Home News Rwanda leader again blasts France over genocide

Rwanda leader again blasts France over genocide

Published on 25/03/2004

KIGALI, March 25 (AFP) - Rwandan President Paul Kagame on Thursday poured scorn on France's recent claim of having saved hundreds of thousands of lives during the 1994 genocide in the central African state.

“Yes, they saved some people, but they saved those who were killing not those who were being killed,” Kagame told a news conference, adding that he was considering setting up a commission of enquiry to look into the role of various parties in the genocide.

The runup to the 10th anniversary of the genocide – which was unleashed in April 1994 and ended 100 days and up to a million deaths later – has prompted a series of mutual accusations between Paris and Kigali.

On March 16, Kagame said France “supplied weapons, they gave orders and instructions to the perpetrators of genocide,” soldiers and militia forces backed by the then Hutu majority government.

Two days later, French Foreign Minister Dominique de Villepin insisted that French soldiers had saved “several hundred thousand lives” during the killings.He was referring to a contingent of French troops sent to Rwanda in the summer of 1994 under a United Nations mandate.

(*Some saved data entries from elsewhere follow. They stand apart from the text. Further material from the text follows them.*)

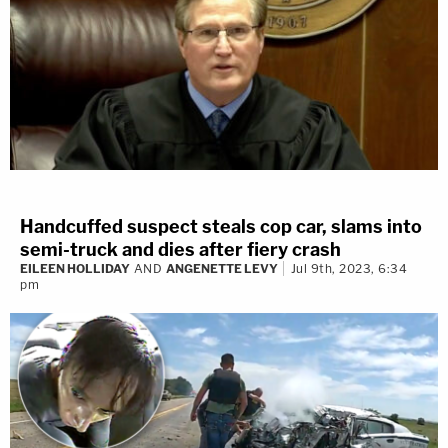
Handcuffed suspect steals cop car, slams into
semi-truck and dies after fiery crash
EILEEN HOLLIDAY
AND
ANGENETTE LEVY
Jul 9th, 2023, 6:34
pm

Kigali has long claimed that these forces helped perpetrators of the genocide flee to neighbouring Zaire (now the Democratic Republic of Congo).

“We cannot continue to pretend that we don’t know the facts related to the involvement of French here in Rwanda before, during and after the genocide.

These are facts,” Kagame told Thursday’s news conference.

“We might set up a commission to investigate the responsibilities of different people in the genocide, mainly foreigners… That might include shedding more light on such a case,” he said.

Earlier this month, Le Monde newspaper reported that a French police investigation had found Kagame personally responsible for the assassination of his predecessor Juvenal Habyarimana, whose death in a rocket attack on his aeroplane in April 1994 triggered the massacres.

The Rwandan government has strongly denied the allegation that Kagame, who at the time led a mainly Tutsi rebel movement – which went on to seize Kigali and put an end to the massacres in July 1994 – was the “decision-maker” behind the missile attack.